New York Daily News - Berkman Klein Center



New York Daily News

Copyright 2001 Daily News, L.P.

Friday, April 6, 2001

SPORTS

THIS BUD'S OUT TO SILENCE MEDIA

BOB RAISSMAN

MAJOR League Baseball was a $3 billion industry last year. Compared to some conglomerates, MLB is worth chump change. But no other industry gets the massive amount of media coverage baseball receives from TV, radio and newspapers.

Forget about how the electronic media cover baseball and focus on newspapers. Each paper has a beat writer traveling with a team. Then there are sidebar writers who are added to the mix. Baseball columnists and general sports columnists cover teams at home and on the road. The pictures in the papers come courtesy of staff

photographers.

In New York, the amount of personnel is doubled because there are two teams to cover from spring training into the regular season and, if the Yankees and Mets perform well, through the postseason. Every day, all the newspapers put out a package of comprehensive coverage.

For MLB, this is all free publicity. The kind of coverage commissioner Bud Selig cannot buy. The kind of coverage, whether it be positive or negative, that sells newspapers and baseball.

The only "cost" for baseball is issuing credentials to reporters and photographers covering the game. Now, Selig wants to put controls on this coverage. His targets are newspaper photographers and the newspaper business. In order to get working press credentials, Selig wants newspapers to sign a contract that, among other things, would limit how many photographs can be sent out to newspaper Internet sites during a game.

The contract would also regulate how game photographs can be used after they have appeared in a newspaper.

The contract requires photos from games be used, "only in connection with news coverage of, or magazines, books and stories about the games." Newspapers would not be allowed to use their own game pictures on T-shirts, coffee mugs or other paraphernalia sold to the public. These items are used to promote newspapers facing stiff competition in a tough business.

These provisions are the result of recent negotiations between MLB and lawyers for major newspapers. The original contract MLB presented newspapers was more onerous. While the newspapers and MLB have seemed to reach a compromise, this whole situation is problematic.

Selig has enough trouble running baseball. Now, he and his lackeys are going to try running newspapers, too? MLB is using a media credential as a hammer to prevent newspapers from doing their business. The original purpose of a credential was to allow reporters and photographers to cover a game.

Selig is using the credential to advance MLB's own business agenda.
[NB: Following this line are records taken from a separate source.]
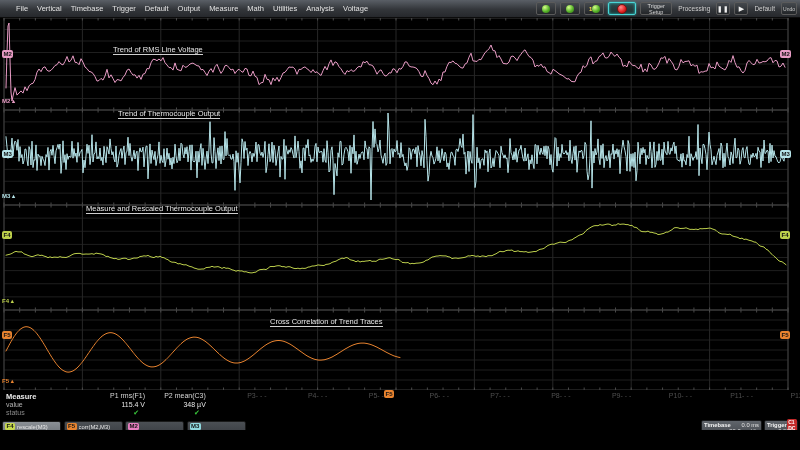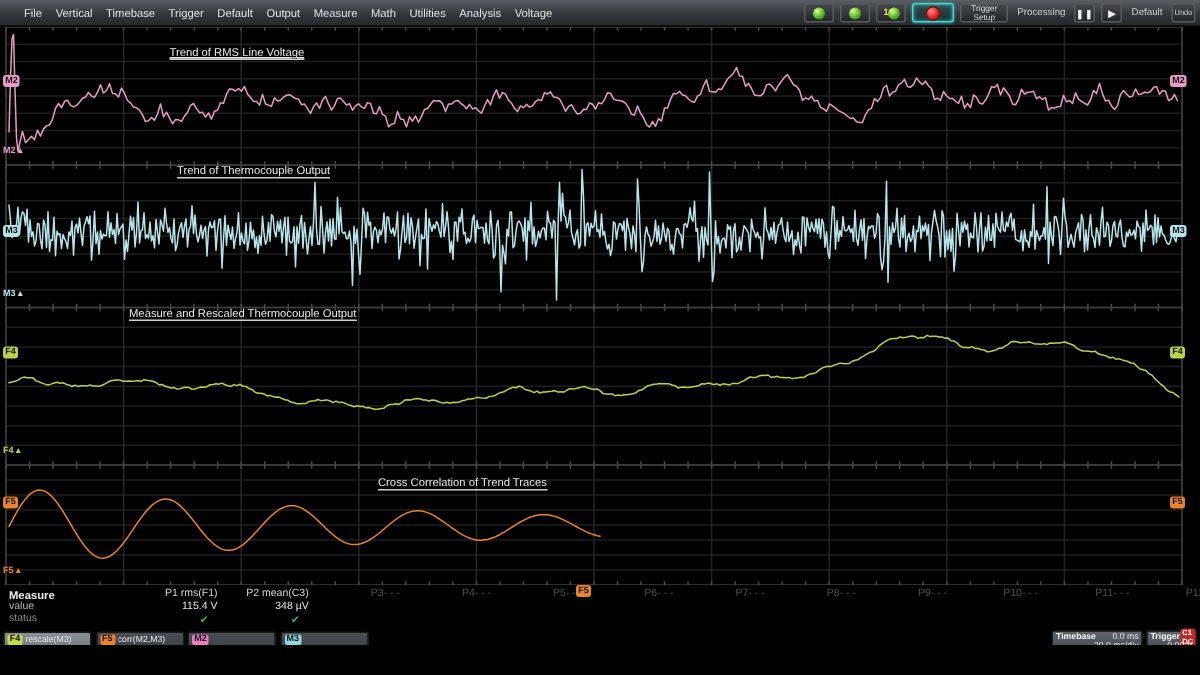--- a/index.html
+++ b/index.html
@@ -617,7 +617,7 @@
   </div>
 
   <div id="annotations">
-      <span class="ann" style="left: 113px; top: 31px; text-decoration: underline;">Trend of RMS Line Voltage</span>
+      <span class="ann" style="left: 113px; top: 46px;">Trend of RMS Line Voltage</span>
       <span class="ann" style="left: 118px; top: 110px;">Trend of Thermocouple Output</span>
       <span class="ann" style="left: 86px; top: 205px;">Measure and Rescaled Thermocouple Output</span>
       <span class="ann" style="left: 252px; top: 318px;">Cross Correlation of Trend Traces</span>

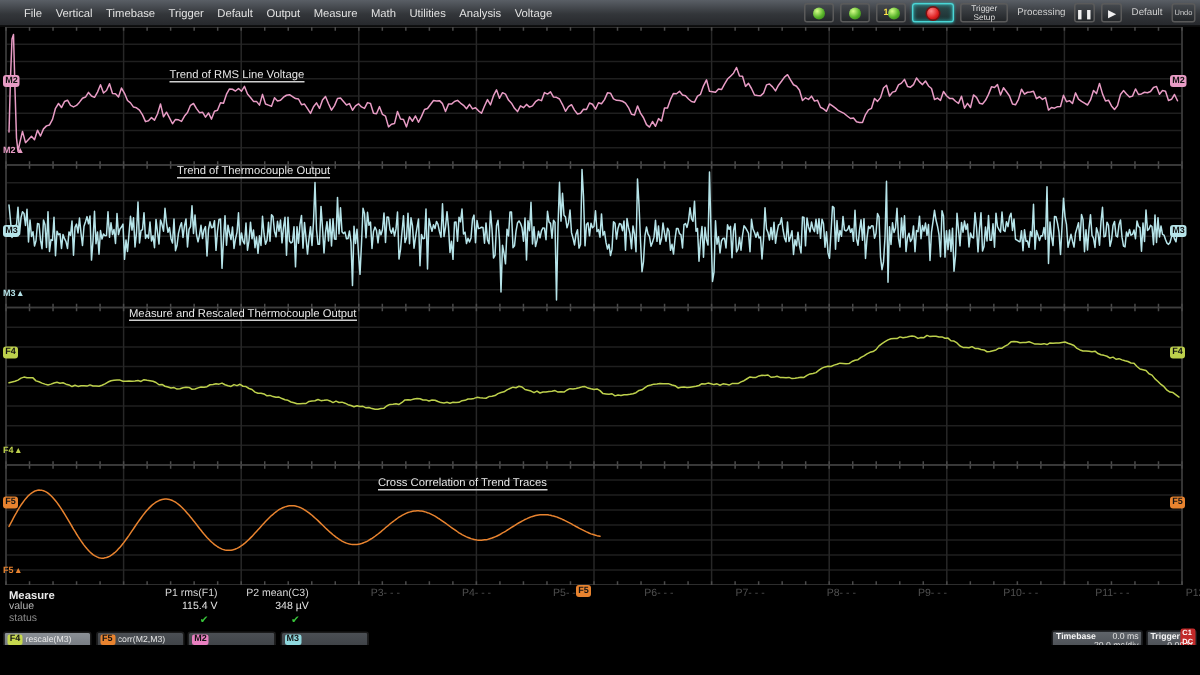--- a/index.html
+++ b/index.html
@@ -620,7 +620,7 @@
       <span class="ann" style="left: 113px; top: 46px;">Trend of RMS Line Voltage</span>
       <span class="ann" style="left: 118px; top: 110px;">Trend of Thermocouple Output</span>
       <span class="ann" style="left: 86px; top: 205px;">Measure and Rescaled Thermocouple Output</span>
-      <span class="ann" style="left: 252px; top: 318px;">Cross Correlation of Trend Traces</span>
+      <span class="ann" style="left: 270px; top: 318px;">Cross Correlation of Trend Traces</span>
     </div>
   <div id="badges">
       <span class="badge" style="left: 2px; top: 50px; background: rgb(232, 156, 197);">M2</span>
This is nothing more than a money grab - a stab at a new revenue stream for MLB.

The transmission clause in the contract is all about Selig protecting MLB's Internet business. Last season, the commissioner hailed MLB's Internet operation as a potential gold mine for baseball. But baseball sources say MLB's Internet business is already losing millions. No wonder Selig is in a desperate hunt for new sources of dough.
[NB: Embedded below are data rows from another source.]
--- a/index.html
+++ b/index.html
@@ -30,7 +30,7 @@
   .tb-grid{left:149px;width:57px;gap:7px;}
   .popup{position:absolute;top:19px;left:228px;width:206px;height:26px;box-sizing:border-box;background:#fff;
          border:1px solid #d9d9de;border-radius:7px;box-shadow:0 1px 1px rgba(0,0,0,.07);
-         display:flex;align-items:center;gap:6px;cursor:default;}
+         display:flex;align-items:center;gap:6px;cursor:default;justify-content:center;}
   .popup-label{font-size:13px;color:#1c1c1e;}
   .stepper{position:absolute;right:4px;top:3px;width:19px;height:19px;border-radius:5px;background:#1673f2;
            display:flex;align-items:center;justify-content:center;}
Selig had no concern for sports editors, nor did he consult with them before trying to impose the contract. The Daily News found out about it about a week before Opening Day when a messenger went to Yankee Stadium to pick up media credentials. The messenger was presented with the contract and told to sign it. He didn't.

Newspaper editors around the country will have to decide if they are going to approve this contract. I would not. Over the years, the rights of reporters and photographers - in terms of access - have been eroded, sacrificed to TV networks who pay big bucks to air baseball games.

THESE NETWORKS, whether it be Fox, which will pay baseball $2.5 billion over six years, or MSG, which is paying the Yankees $52 million in a one-year deal, do not serve the public as independent reporters. They are partners of MLB.

If newspaper editors agree to Selig's contract, they may find themselves collaborators in their own demise when it comes to covering baseball. I know how the deal works. Giving in to Selig will only embolden MLB suits.

Pictures on T-shirts is only the beginning. How long until a credential is revoked over a muckraking story?